November 17, 2023 at 09:02AM
At Black Hat Europe, senior staff engineer Allyn Stott from Airbnb will discuss the need for a proactive approach in detecting and responding to modern attackers. Stott emphasizes the importance of involving the entire organization and aligning skill sets during the design and development phase. He suggests considering third-party security operations centers (SOCs) for support during the product building phase. Finally, Stott highlights the significance of using metrics to evaluate and report the program’s performance.
The key takeaways from the meeting notes are as follows:
1. A robust and comprehensive detection and response program is essential for combating modern attackers.
2. Challenges such as alert fatigue, costly tools, talent acquisition difficulties, and an overworked team hinder progress.

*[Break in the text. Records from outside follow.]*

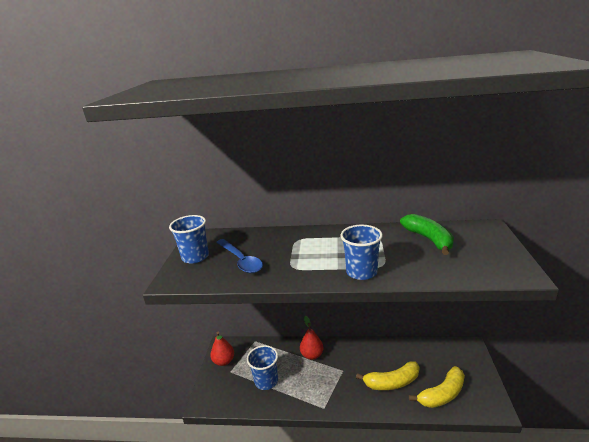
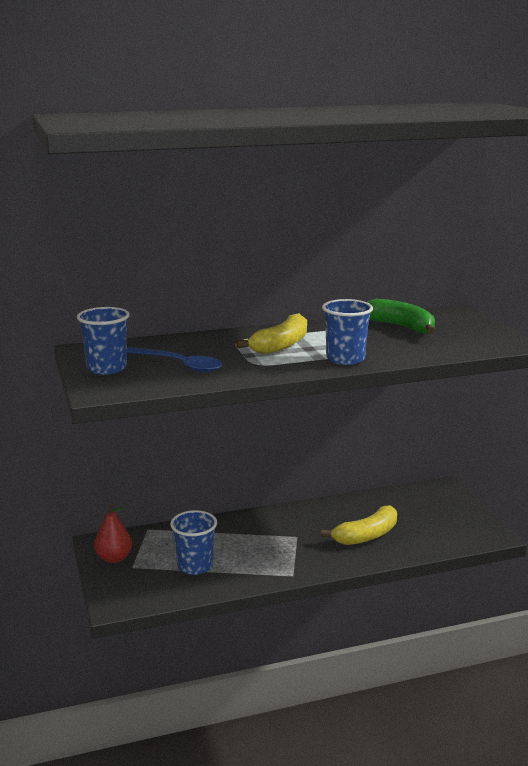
camera: 25 degrees left, 5 degrees down
red pear [300,316,323,360] -> none
yellow banana [409,366,465,408] -> yellow banana moved to [236,313,307,354]

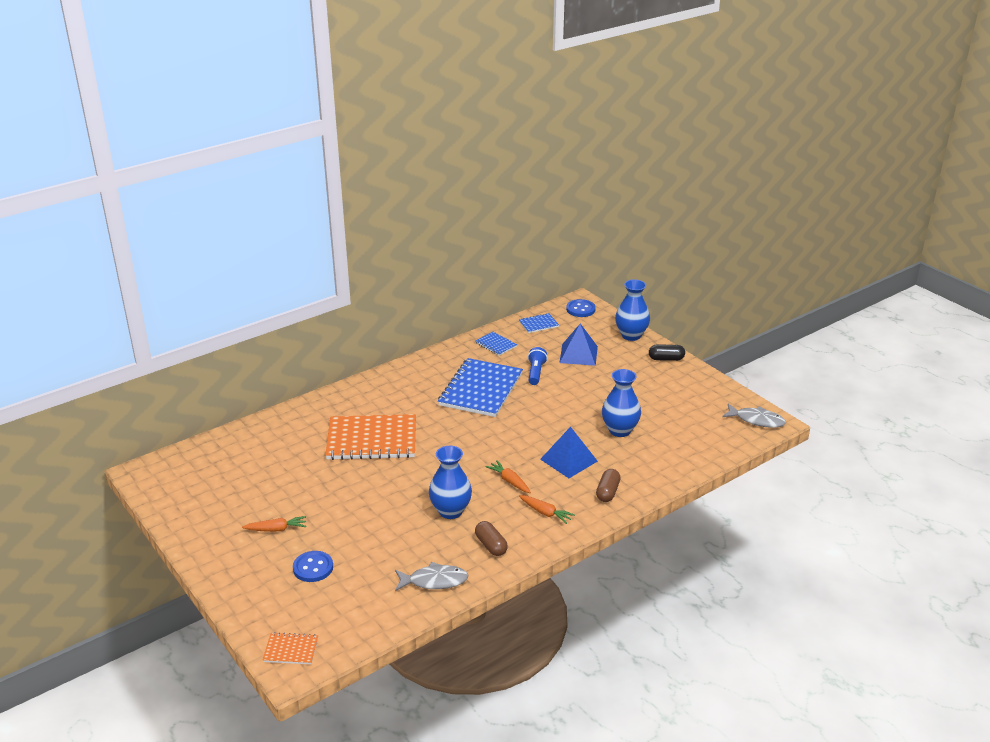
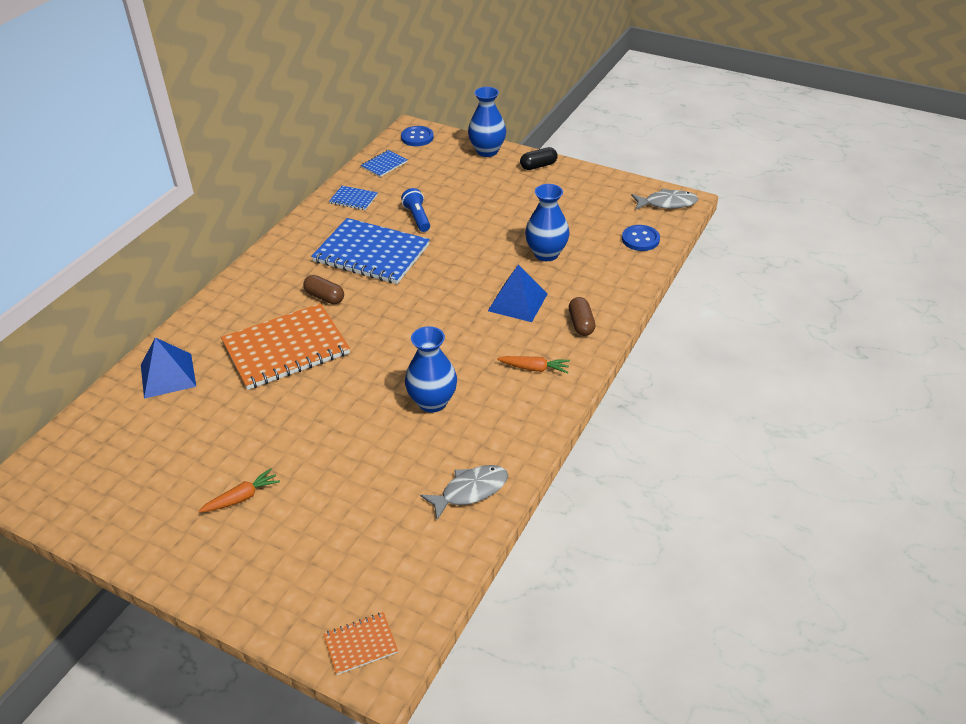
camera: 25 degrees left, 10 degrees up
blue button [293,551,333,582] -> blue button moved to [622,225,660,251]
blue notebook [438,358,523,417] -> blue notebook turned 60 degrees counterclockwise [311,218,430,284]
brown capsule [475,521,508,556] -> brown capsule moved to [303,275,344,304]
orange carrot [485,460,531,493] -> none
blue pyramid [559,323,598,366] -> blue pyramid moved to [141,337,196,399]

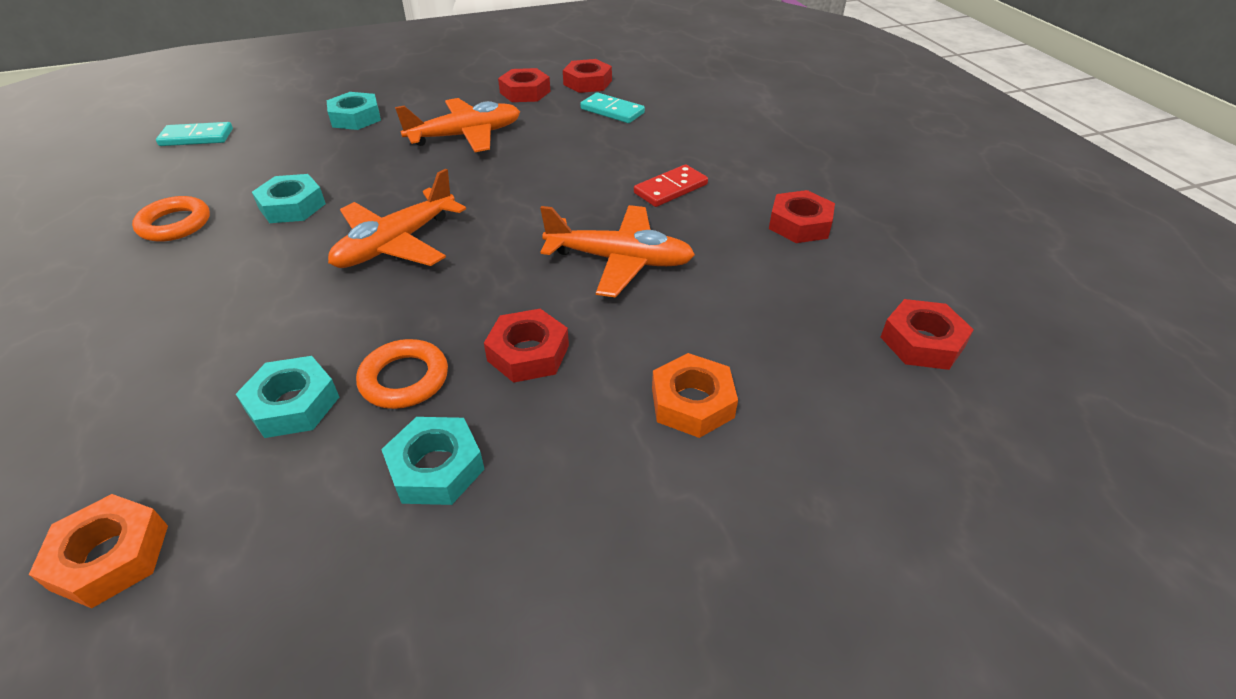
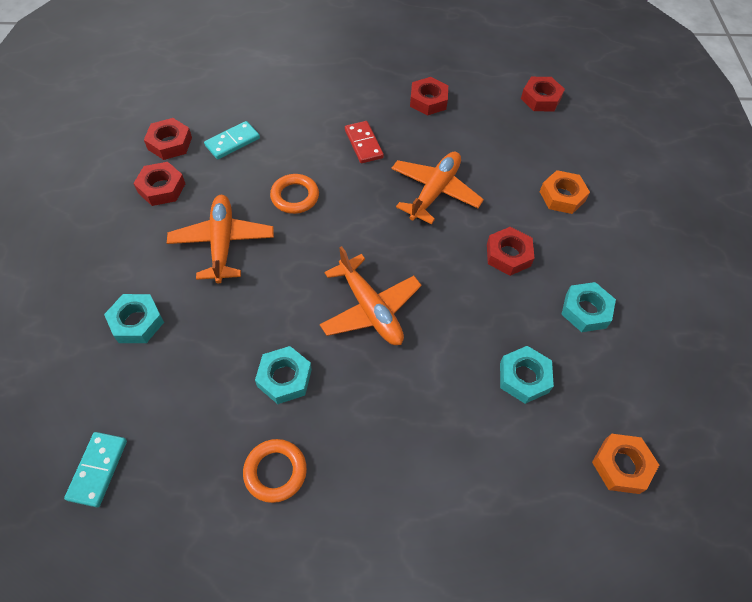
camera: 75 degrees left, 15 degrees up
orange ring [356,339,448,409] -> orange ring moved to [270,174,319,214]

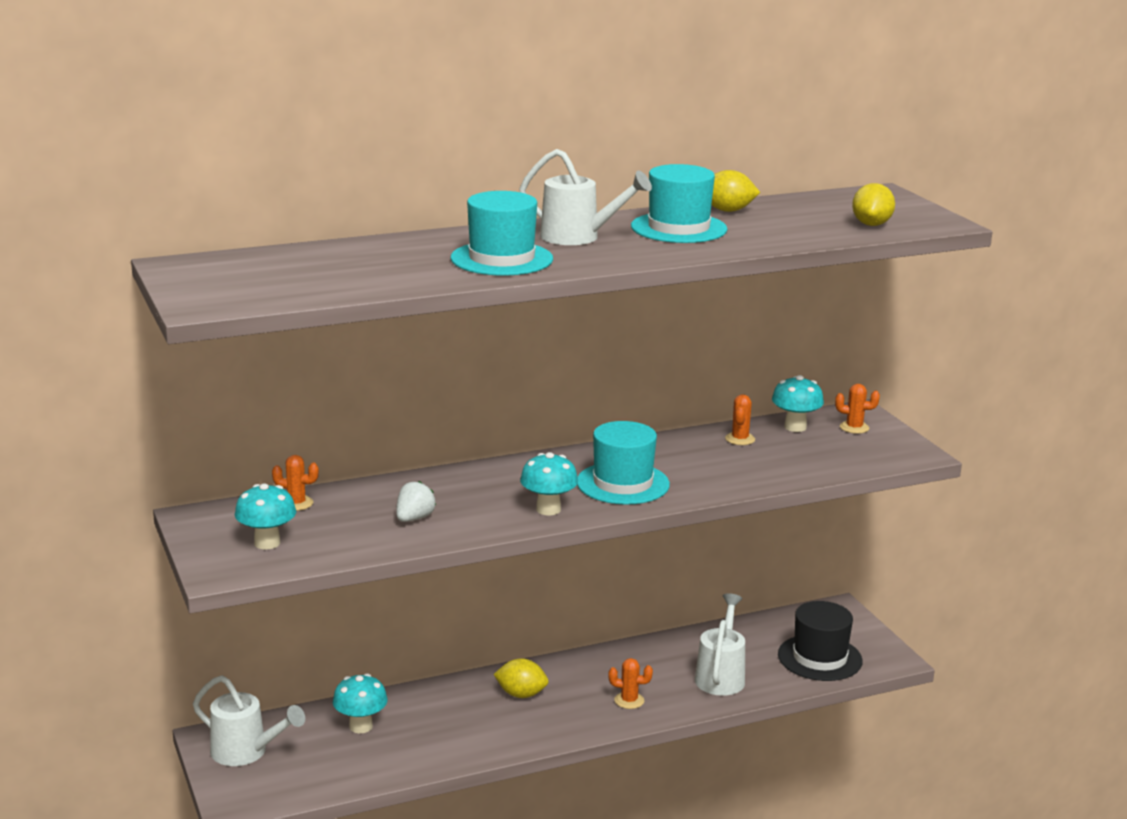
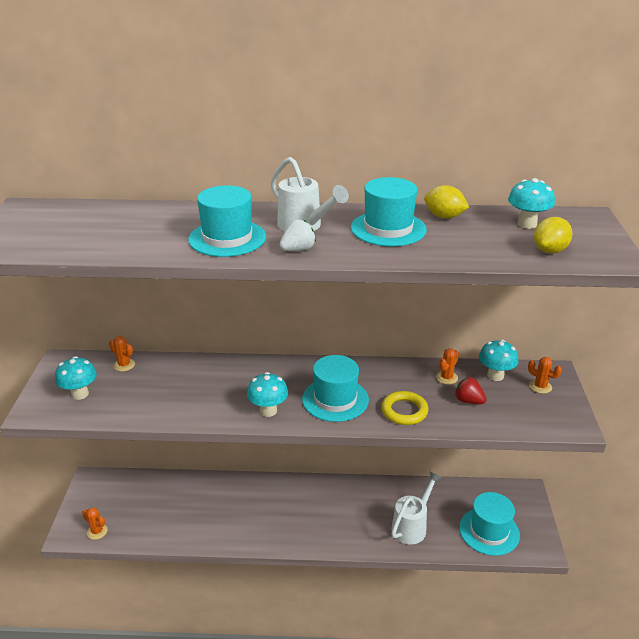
camera: 25 degrees right, 10 degrees up
white watering can [193,675,305,766] -> none
turquoise mushroom [333,673,388,733] -> turquoise mushroom moved to [508,178,555,229]
white strawberry [396,481,436,522] -> white strawberry moved to [280,220,316,251]
yellow lemon [494,658,548,698] -> none
orange cactus [608,658,653,709] -> orange cactus moved to [82,507,108,540]
black hat [778,601,863,681] -> turquoise hat [459,492,520,556]
none -> yellow ring [381,391,429,425]
none -> red strawberry [455,377,487,404]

3. The focus should shift from reactive to proactive detection and response.
4. It is important to shift the focus from technology tools and vendors to the capabilities of the security team.
5. Collaboration and alignment with other teams in the organization is crucial for a modern detection and response approach.
6. The implementation of threat detection and response modernization should involve four phases: assessment, design and development, buying and product building, and evaluation and reporting.
7. Understanding and aligning skill sets are crucial to avoid building tools beyond the team’s capabilities.
8. Consider bringing in a third-party SOC to build the program while still being operational.
9. Metrics that tell a story about the program’s performance are important for evaluation and reporting.
10. Tying metrics to top threats, environments at risk, and incident trends will help in securing funding and additional headcount for the program.